What’s a Design Ethicist
What’s a tech design ethicist? And why does it matter?
During his 3 years at Google (2013-2016) Tristan Harris was the first person to officially hold the title of design ethicist. This meant that he was in charge of making sure that products were designed in such a way that they wouldn’t hijack the users mind. Conscious of the reach that tech giants have, his job was to make sure that their products would “ethically” steer the thoughts and actions of their users.
A pacifist in the great eyeball war
He recognised that, what started as a race for monetisation slowly turned into an addiction eating away at the core of our society and in order to push back against this “digital attention crisis” the former Mountain View employee co-founded the movement Time Well Spent. The aim of this non-profit is to replace the “time spent” economy, where apps and websites compete for your attention, by an ecosystem in which technology companies compete for your well-being.

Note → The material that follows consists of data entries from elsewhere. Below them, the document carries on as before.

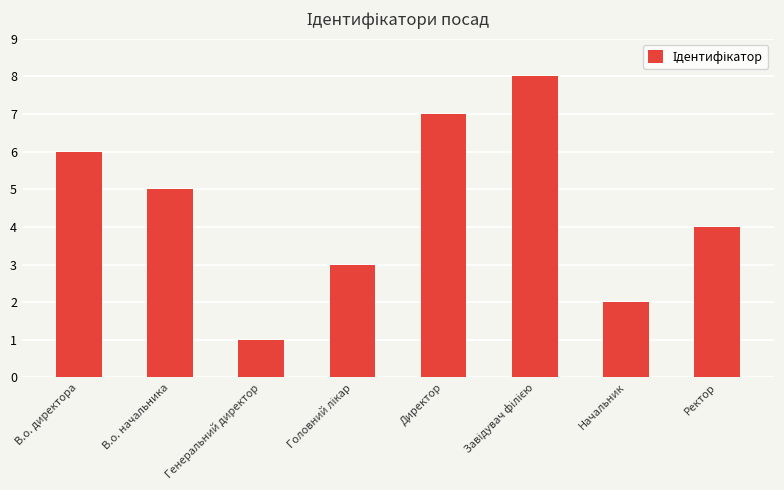

Which has a higher value, Ректор or Начальник?

Ректор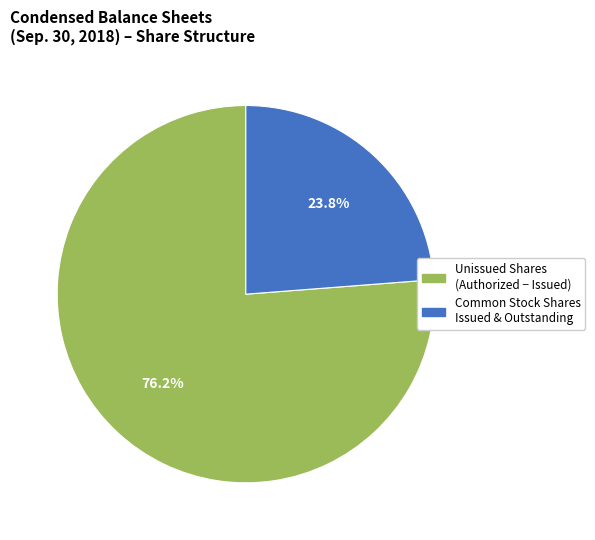

What is the total percentage of Common Stock Shares Issued & Outstanding and Unissued Shares (Authorized − Issued)?

100.0%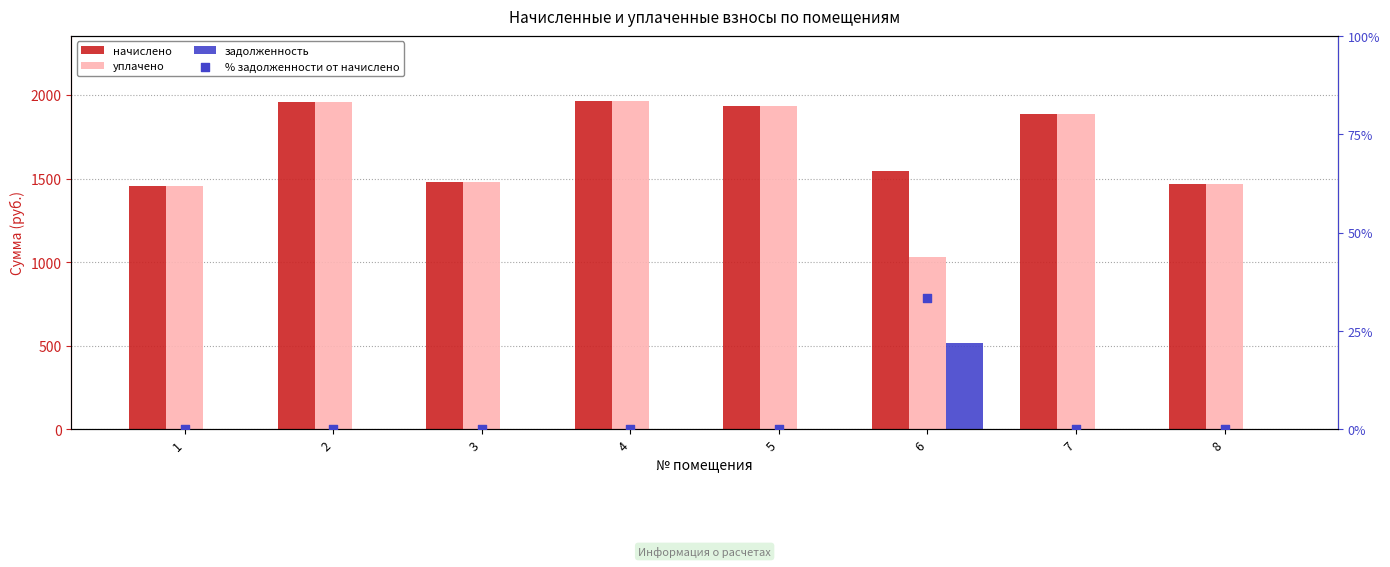

What is the total value across all series at 7?

3768.7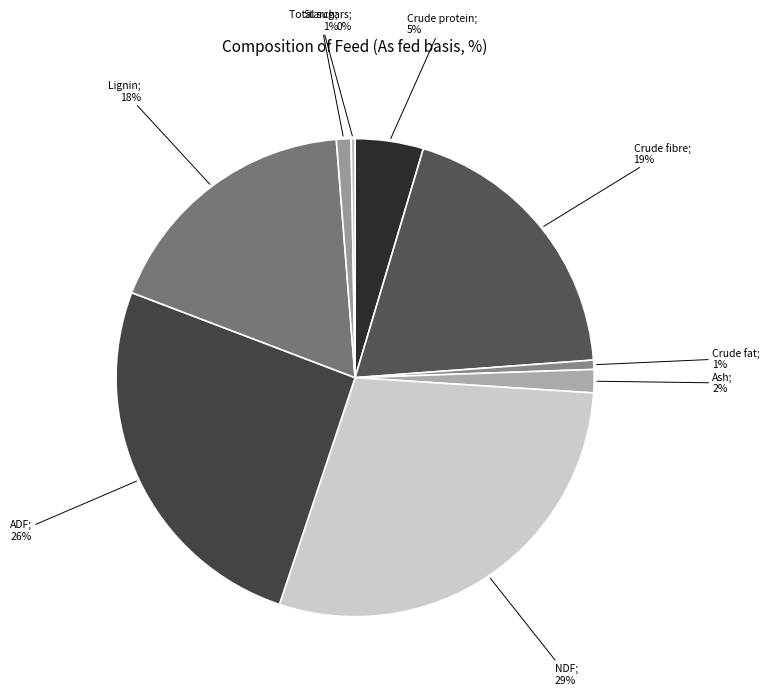

Is there a majority slice in this chart?

No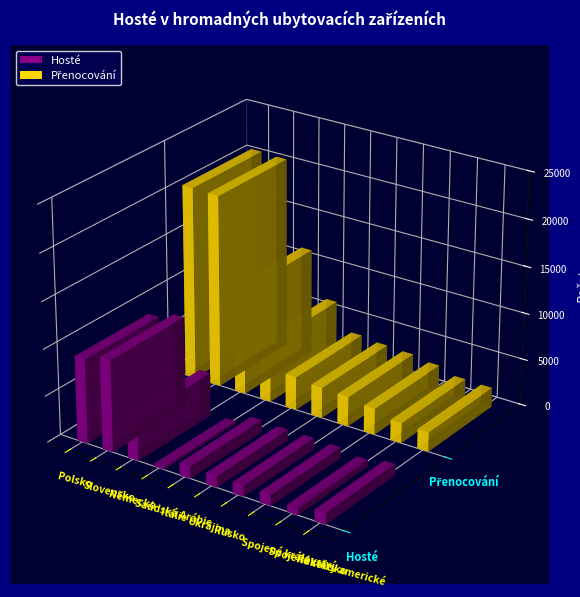

Which series has the largest range (max minus min)?

Přenocování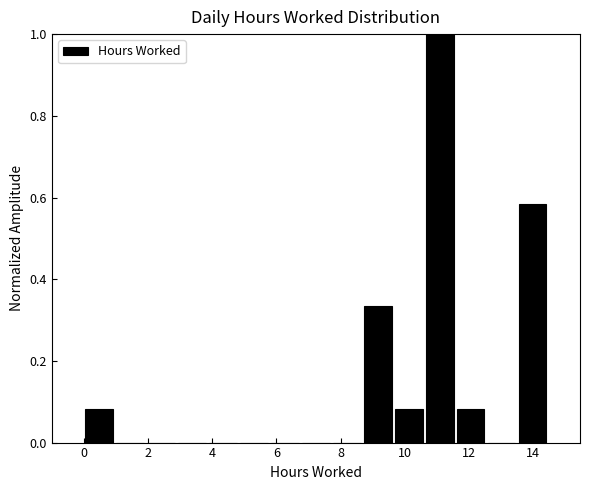

Which range on the x-axis has the tallest bar?

10.6 to 11.6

To prove that tech products are not neutral, but rather far deeper reaching problems, the organisation gives us 4 examples:
- Snapchat turns conversations into streaks, redefining how our children measure friendship.
- Instagram glorifies the picture-perfect life, eroding our self worth.
- Facebook segregates us into echo chambers, fragmenting our communities.
- YouTube autoplays the next video within seconds, even if it eats into our sleep.
In fine, this means replacing the current question of “how to capture as much attention as possible?” with “what’s best for humanity’s interest”.